Starting a business can be very exhilarating and petrifying, with the thought of fulfilling one’s dream and the excitement of trying on a new adventure. However, it can also be quite challenging, especially for first time business owners. So knowing and having a little overview of the challenges and opportunities that start-ups may encounter will help prepare for better decision-making and avoiding pitfalls.
According to Eric Ries’ book, Lean Startup, startups can avoid drawbacks if there is a contextual framework on how you can search for a viable business model. In other words, as soon as you have an idea and validated learning on your business model, you should focus on testing to assess its validity. Most entrepreneurs’ mistake is creating and elaborating products before testing them with the market, contradicting Eric’s suggestion that entrepreneurs should first make a minimal viable product rather than a full-blown one.

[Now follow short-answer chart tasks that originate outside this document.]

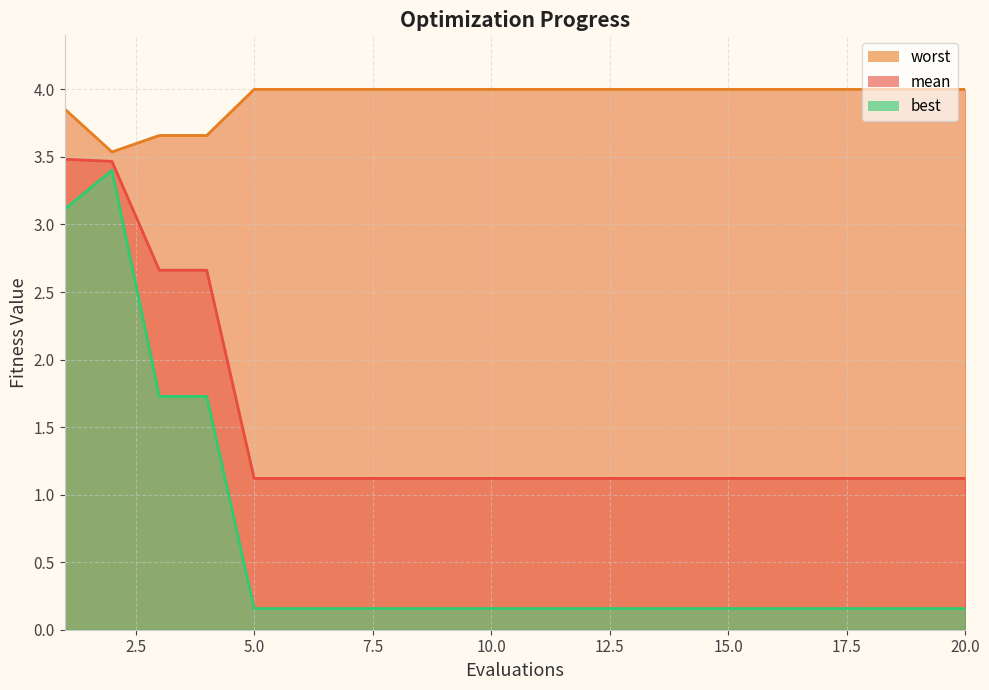

What is the greatest value displayed?

4.0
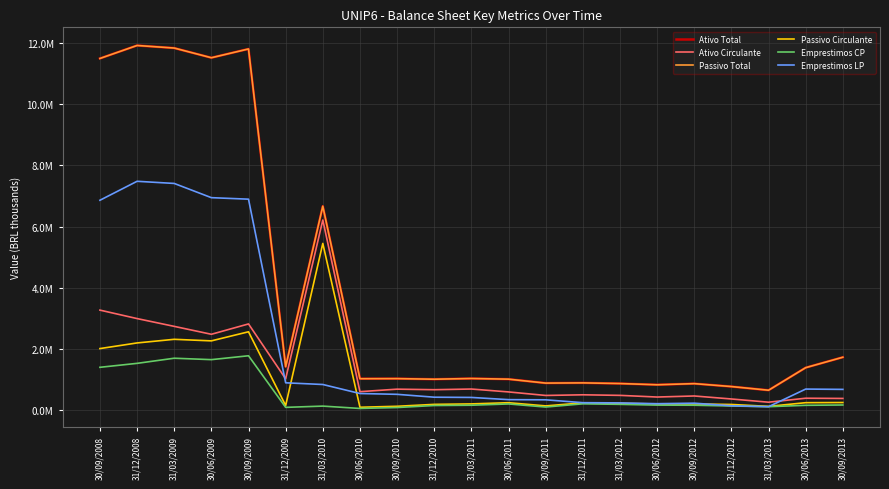

What is the average value of the Passivo Total series?

3839905.9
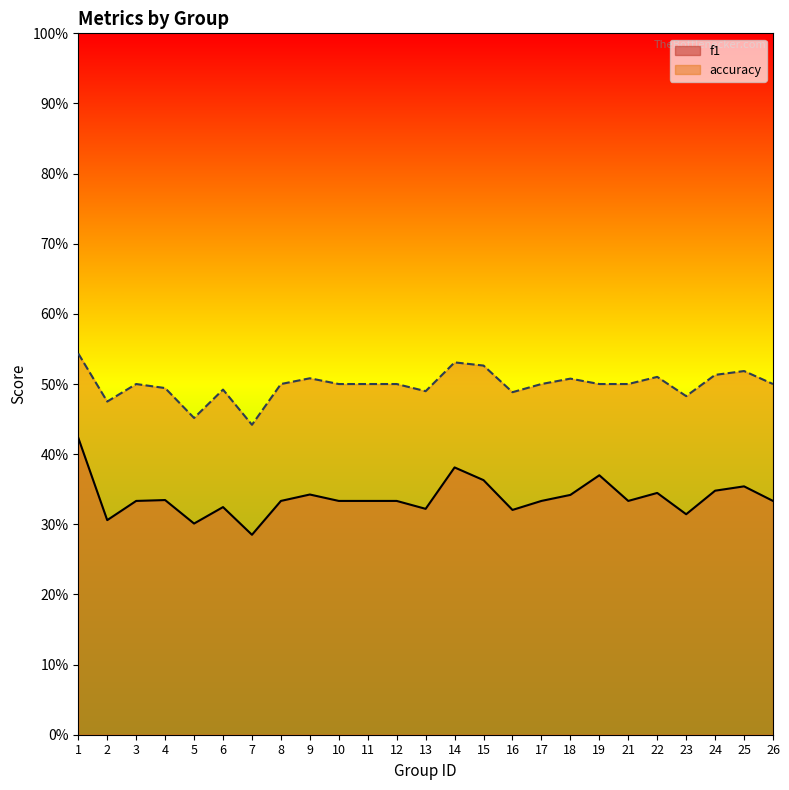

Reading left to right, what are all the values shown in this chart?

f1: 1=0.4	2=0.3	3=0.3	4=0.3	5=0.3	6=0.3	7=0.3	8=0.3	9=0.3	10=0.3	11=0.3	12=0.3	13=0.3	14=0.4	15=0.4	16=0.3	17=0.3	18=0.3	19=0.4	21=0.3	22=0.3	23=0.3	24=0.3	25=0.4	26=0.3
accuracy: 1=0.5	2=0.5	3=0.5	4=0.5	5=0.5	6=0.5	7=0.4	8=0.5	9=0.5	10=0.5	11=0.5	12=0.5	13=0.5	14=0.5	15=0.5	16=0.5	17=0.5	18=0.5	19=0.5	21=0.5	22=0.5	23=0.5	24=0.5	25=0.5	26=0.5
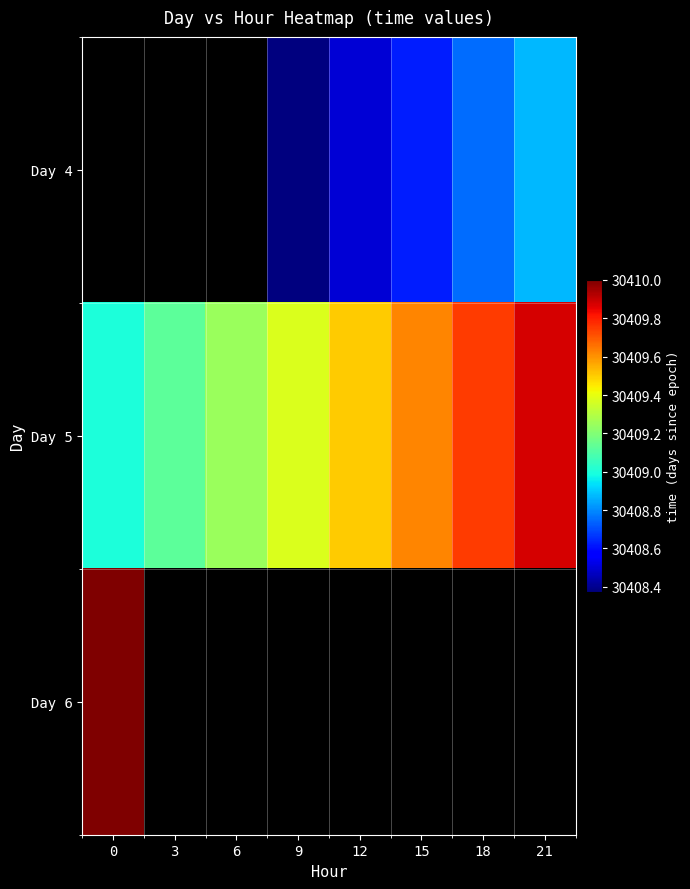

Which series has the widest spread of values?

Day 5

The logic behind his strategy is that you must conduct all manner of research to validate a business model, from the size of the perceived market, number of competitors, to the perception of marketing success and sales. This strategy will give you the numbers that can be translated into useful data and help you with better decision making.
According to his book, an entrepreneur should focus on the cycle of building, measuring and learning in order to improve a product and keep testing every aspect of it. Before elaborating on a product, you need to know if it has an impact on your target market or what market should be targeted. To make sure that your business model is viable, you should learn the cycle of turning ideas into results by measuring the market’s reaction towards the product being built then deciding if that product should be developed and offered to the public.
He’s also a huge fan of split-testing, where one should compare two different versions of a product and see how the market responds to them then develop the product that gets the most traction on the market. The goal of a split test is to observe differences in behavior between the two different markets and to measure the impact of each version on an actionable metric. In other words, this strategy focuses on exhausting actionable metrics.
Actionable metrics are statistics that tie specific and repeatable actions to observed results, it offers you insight on the changes you should make and strategies you should develop and continue. The opposite of actionable metrics are vanity metrics, which only serve to document the current state of the product but offer no insight into how you got the numbers or what you need to do next. Basically, vanity metrics don’t translate into useful business value while actionable metrics present why customers are choosing your product and will give you an idea on how you can improve from their base experience.
This is why testing your product with the market is an essential phase you must focus on before developing to make sure that business goals are possible to reach. Ries’ Lean Startup taught us that we must rethink the way we do business, from creating a culture that insists on an assumption and result gathered from testing rapidly, to efficiently identify and validate value and growth hypotheses and with careful analysis, turning company visions into viable business models.